Well, sort of. The Senate Republican and House Democrat want to bring down the wall that prevents party organizations from coordinating with a candidate.
Campaign finance law prohibits direct coordination between a party organization like the Democratic Congressional Campaign Committee or the National Republican Congressional Committee and a candidate's campaign, beyond a limit of $85,000. Party committees may spend up to that amount in direct coordination on their favored candidates. Any amount beyond that must be spent through an independent expenditure wing, walled off from the coordinated wing of the party apparatus.
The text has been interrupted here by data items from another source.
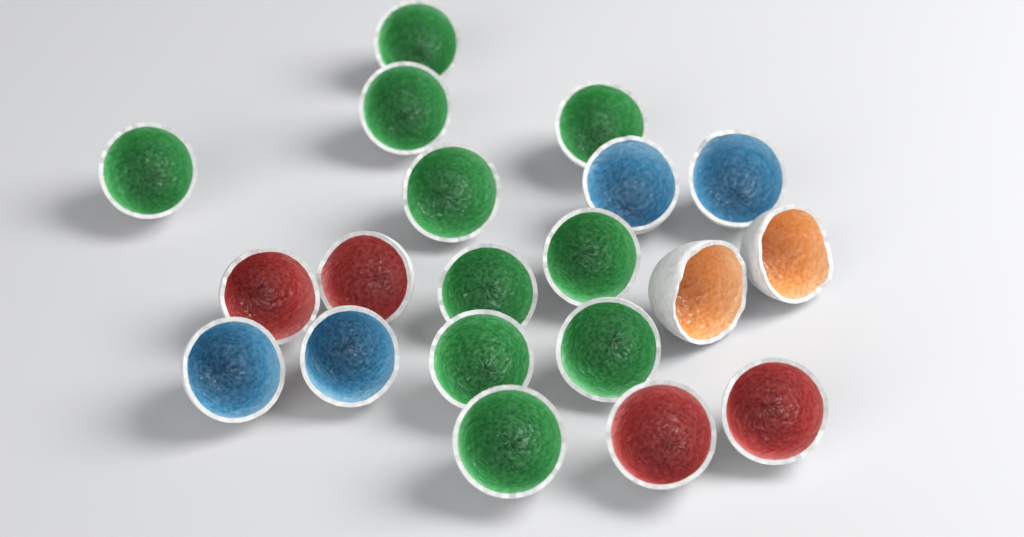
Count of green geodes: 10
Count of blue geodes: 4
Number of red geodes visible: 4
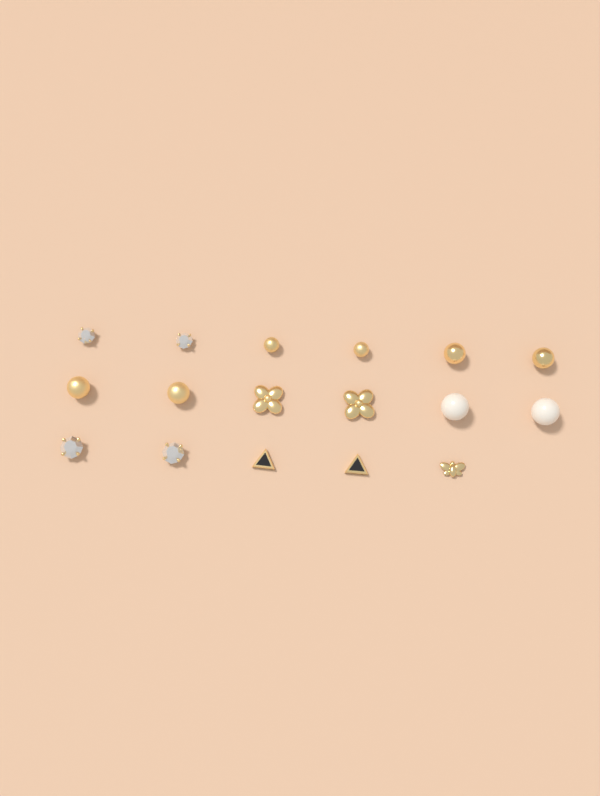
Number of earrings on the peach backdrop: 17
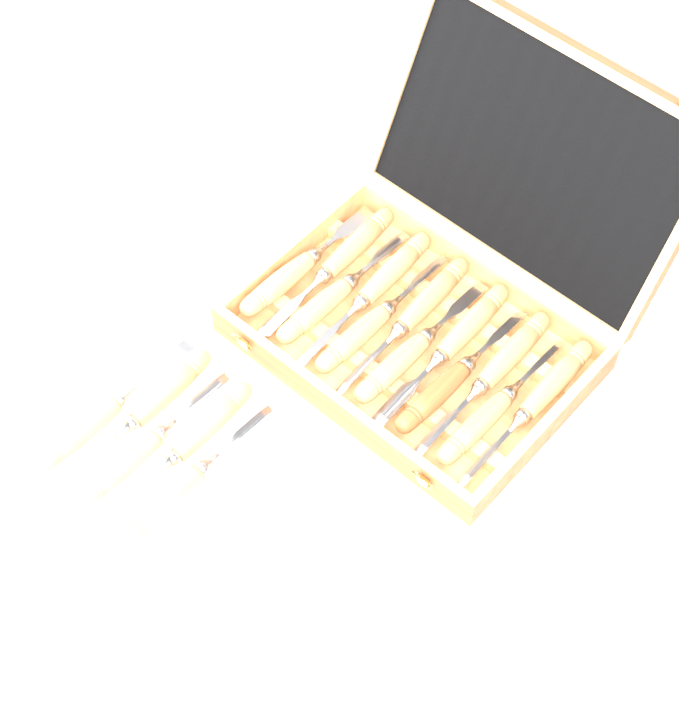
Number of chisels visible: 17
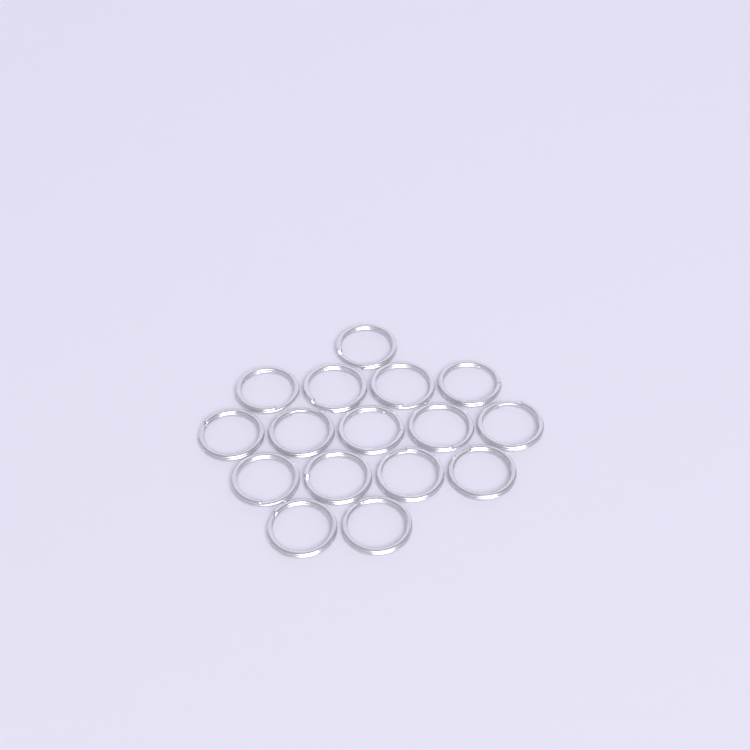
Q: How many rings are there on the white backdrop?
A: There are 16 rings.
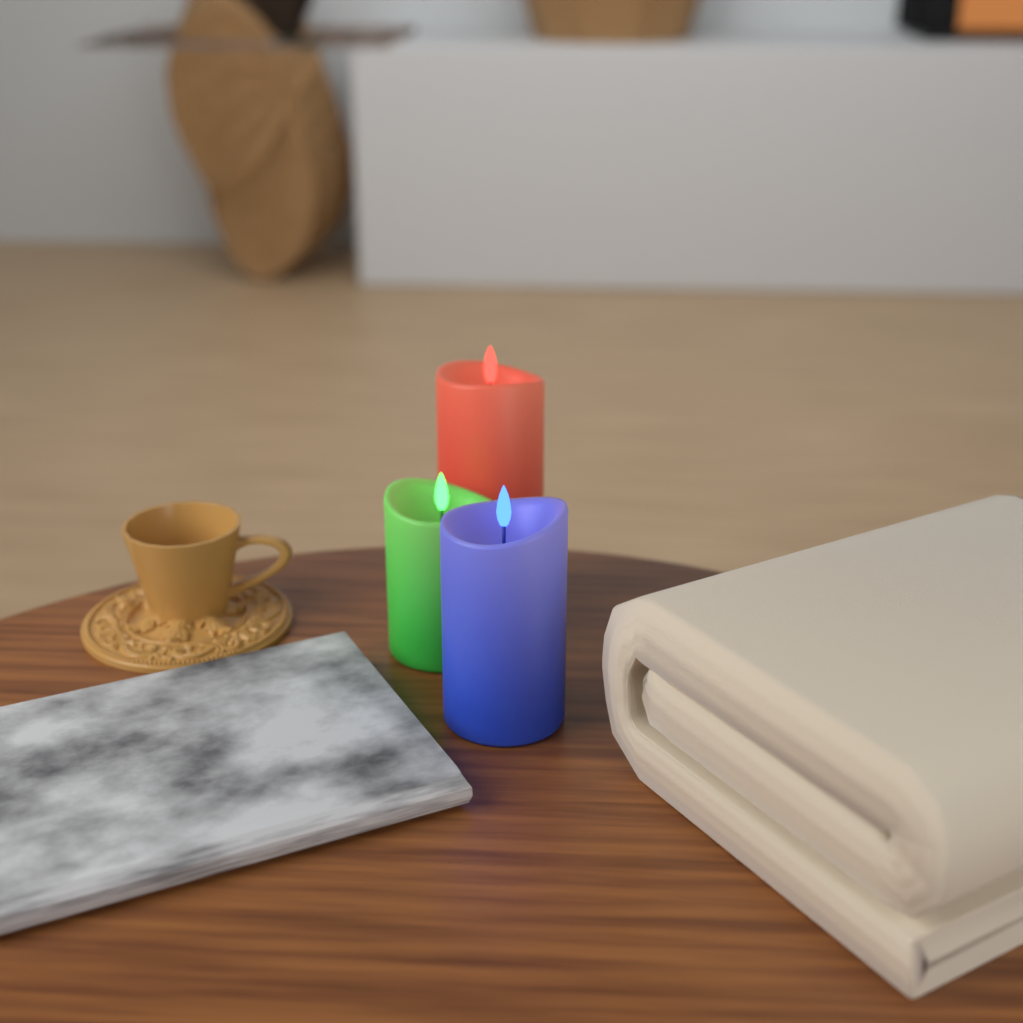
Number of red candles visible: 1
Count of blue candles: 1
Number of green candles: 1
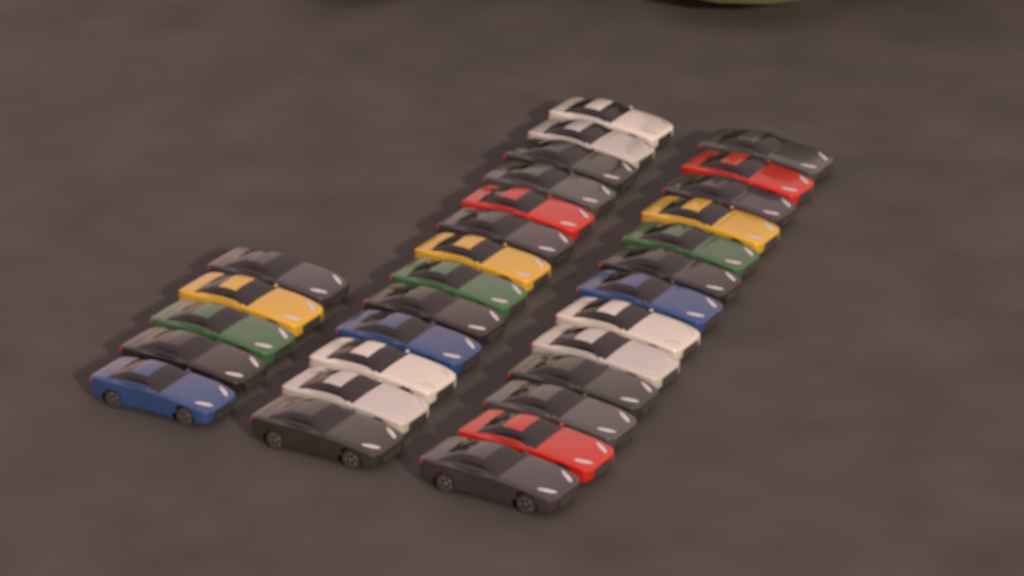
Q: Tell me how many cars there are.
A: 31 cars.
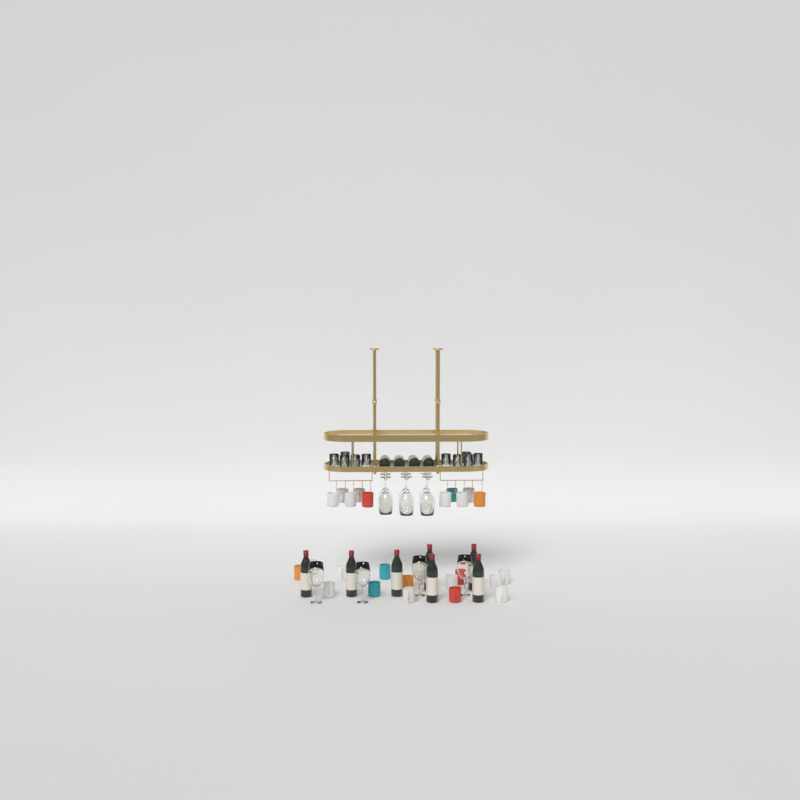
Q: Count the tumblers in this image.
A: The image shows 10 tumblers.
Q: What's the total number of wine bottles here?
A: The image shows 11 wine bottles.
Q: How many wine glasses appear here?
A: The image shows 10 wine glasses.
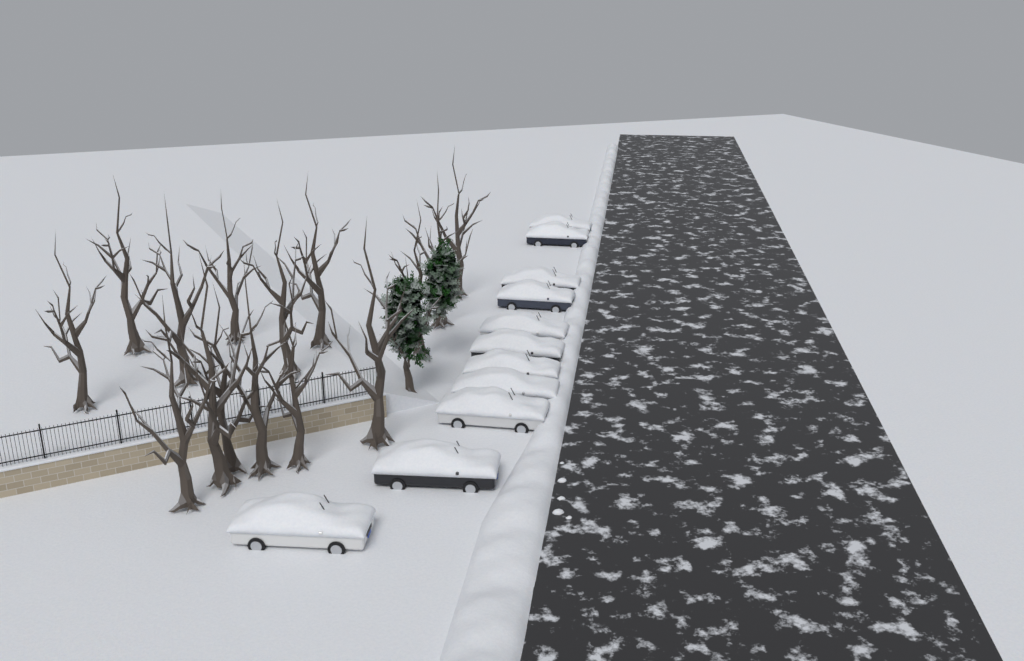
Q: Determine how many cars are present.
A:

The prohibition leads to a sort of wink-and-nod operation by party strategists. The coordinated side will frequently add raw footage and research documents it would like to see in advertising to hidden sections of various websites, knowing full well that the independent side will take the hint and find it (The Rothenberg Political Report's Nathan Gonzales has the best rundown
of the behind-the-scenes shenanigans).
Campaign finance law is yet another debate in which the two parties are miles apart. But there's surprising bipartisan agreement on coordination. The drivers of the debate on Capitol Hill believe coordination between campaigns and super PACs shouldn't be allowed, but that coordination with party committees only makes sense.
"It's ... absurd to say that the Democratic Senatorial Campaign Committee couldn't spend every penny it's got in one race if it wants to, in direct coordination with the candidate," Senate Minority Leader Mitch McConnell, R-Ky., said in a recent interview. "Now, what the party committees have to do is transfer the money to outside entities and then have no contact with them at all. And these outside entities, completely independent of the entity that transferred them the money and the candidate they may want to help or hurt, are out there on their own. I think that's a good law with regard to outside groups--you know, 527s, and 501(c)(4)--they shouldn't be allowed to coordinate, because that is independent advocacy."
Former chairs of the DSCC and DCCC agree. The first version of the Disclose Act, the campaign finance reform measure authored by Rep. Chris Van Hollen, D-Md., and backed by Sens. Patty Murray of Washington, Robert Menendez of New Jersey, and Chuck Schumer of New York--the current DSCC chair and her two predecessors--would have reformed the manner in which coordinated spending with party committees is regulated.
The Disclose Act fell one vote short in 2010. This week, Democrats brought up another version of the bill that dealt with disclosure alone; it failed twice in a two-day period.